= Problem requirements =
Identify each line in the data below that contains the string "Wing", treating uppercase and lowercase as different, and copy those lines.

Collected data:

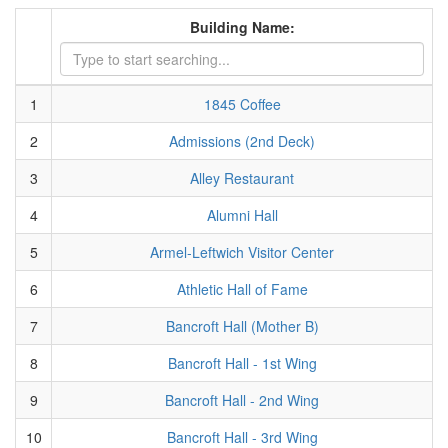
Building Name:
1
1845 Coffee
2
Admissions (2nd Deck)
3
Alley Restaurant
4
Alumni Hall
5
Armel-Leftwich Visitor Center
6
Athletic Hall of Fame
7
Bancroft Hall (Mother B)
8
Bancroft Hall - 1st Wing
9
Bancroft Hall - 2nd Wing
10
Bancroft Hall - 3rd Wing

= Written answer =
Bancroft Hall - 1st Wing
Bancroft Hall - 2nd Wing
Bancroft Hall - 3rd Wing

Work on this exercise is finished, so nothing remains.